Your task — Please provide the entries below again, word for word.

Material to process below:

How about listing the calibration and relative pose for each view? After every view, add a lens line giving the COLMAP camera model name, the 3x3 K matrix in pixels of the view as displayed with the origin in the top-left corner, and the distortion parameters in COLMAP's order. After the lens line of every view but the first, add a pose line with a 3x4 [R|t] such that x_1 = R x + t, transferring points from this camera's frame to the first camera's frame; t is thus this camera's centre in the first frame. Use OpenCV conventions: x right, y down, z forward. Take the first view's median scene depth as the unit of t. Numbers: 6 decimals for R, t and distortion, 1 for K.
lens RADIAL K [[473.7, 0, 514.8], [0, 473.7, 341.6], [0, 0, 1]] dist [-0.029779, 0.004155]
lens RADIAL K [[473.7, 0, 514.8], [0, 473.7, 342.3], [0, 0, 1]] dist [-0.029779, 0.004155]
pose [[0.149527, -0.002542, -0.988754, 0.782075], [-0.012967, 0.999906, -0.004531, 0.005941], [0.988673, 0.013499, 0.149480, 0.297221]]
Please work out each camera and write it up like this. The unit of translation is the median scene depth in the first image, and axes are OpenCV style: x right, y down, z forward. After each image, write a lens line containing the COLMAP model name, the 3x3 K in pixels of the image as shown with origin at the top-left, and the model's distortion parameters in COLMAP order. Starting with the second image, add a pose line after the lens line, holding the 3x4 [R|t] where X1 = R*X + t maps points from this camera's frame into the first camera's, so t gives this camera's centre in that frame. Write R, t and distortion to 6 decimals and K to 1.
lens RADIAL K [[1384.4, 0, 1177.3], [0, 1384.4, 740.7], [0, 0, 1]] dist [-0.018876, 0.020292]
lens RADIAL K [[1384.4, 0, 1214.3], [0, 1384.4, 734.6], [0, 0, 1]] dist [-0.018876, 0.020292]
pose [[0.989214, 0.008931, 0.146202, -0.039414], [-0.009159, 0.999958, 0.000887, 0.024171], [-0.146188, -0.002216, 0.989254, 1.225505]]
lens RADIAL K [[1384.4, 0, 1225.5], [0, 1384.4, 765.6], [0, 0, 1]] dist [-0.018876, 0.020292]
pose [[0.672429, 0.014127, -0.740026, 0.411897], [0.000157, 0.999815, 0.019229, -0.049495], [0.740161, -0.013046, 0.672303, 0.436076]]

End of Material to process.

Exercise response —
How about listing the calibration and relative pose for each view? After every view, add a lens line giving the COLMAP camera model name, the 3x3 K matrix in pixels of the view as displayed with the origin in the top-left corner, and the distortion parameters in COLMAP's order. After the lens line of every view but the first, add a pose line with a 3x4 [R|t] such that x_1 = R x + t, transferring points from this camera's frame to the first camera's frame; t is thus this camera's centre in the first frame. Use OpenCV conventions: x right, y down, z forward. Take the first view's median scene depth as the unit of t. Numbers: 6 decimals for R, t and distortion, 1 for K.
lens RADIAL K [[473.7, 0, 514.8], [0, 473.7, 341.6], [0, 0, 1]] dist [-0.029779, 0.004155]
lens RADIAL K [[473.7, 0, 514.8], [0, 473.7, 342.3], [0, 0, 1]] dist [-0.029779, 0.004155]
pose [[0.149527, -0.002542, -0.988754, 0.782075], [-0.012967, 0.999906, -0.004531, 0.005941], [0.988673, 0.013499, 0.149480, 0.297221]]
Please work out each camera and write it up like this. The unit of translation is the median scene depth in the first image, and axes are OpenCV style: x right, y down, z forward. After each image, write a lens line containing the COLMAP model name, the 3x3 K in pixels of the image as shown with origin at the top-left, and the model's distortion parameters in COLMAP order. Starting with the second image, add a pose line after the lens line, holding the 3x4 [R|t] where X1 = R*X + t maps points from this camera's frame into the first camera's, so t gives this camera's centre in that frame. Write R, t and distortion to 6 decimals and K to 1.
lens RADIAL K [[1384.4, 0, 1177.3], [0, 1384.4, 740.7], [0, 0, 1]] dist [-0.018876, 0.020292]
lens RADIAL K [[1384.4, 0, 1214.3], [0, 1384.4, 734.6], [0, 0, 1]] dist [-0.018876, 0.020292]
pose [[0.989214, 0.008931, 0.146202, -0.039414], [-0.009159, 0.999958, 0.000887, 0.024171], [-0.146188, -0.002216, 0.989254, 1.225505]]
lens RADIAL K [[1384.4, 0, 1225.5], [0, 1384.4, 765.6], [0, 0, 1]] dist [-0.018876, 0.020292]
pose [[0.672429, 0.014127, -0.740026, 0.411897], [0.000157, 0.999815, 0.019229, -0.049495], [0.740161, -0.013046, 0.672303, 0.436076]]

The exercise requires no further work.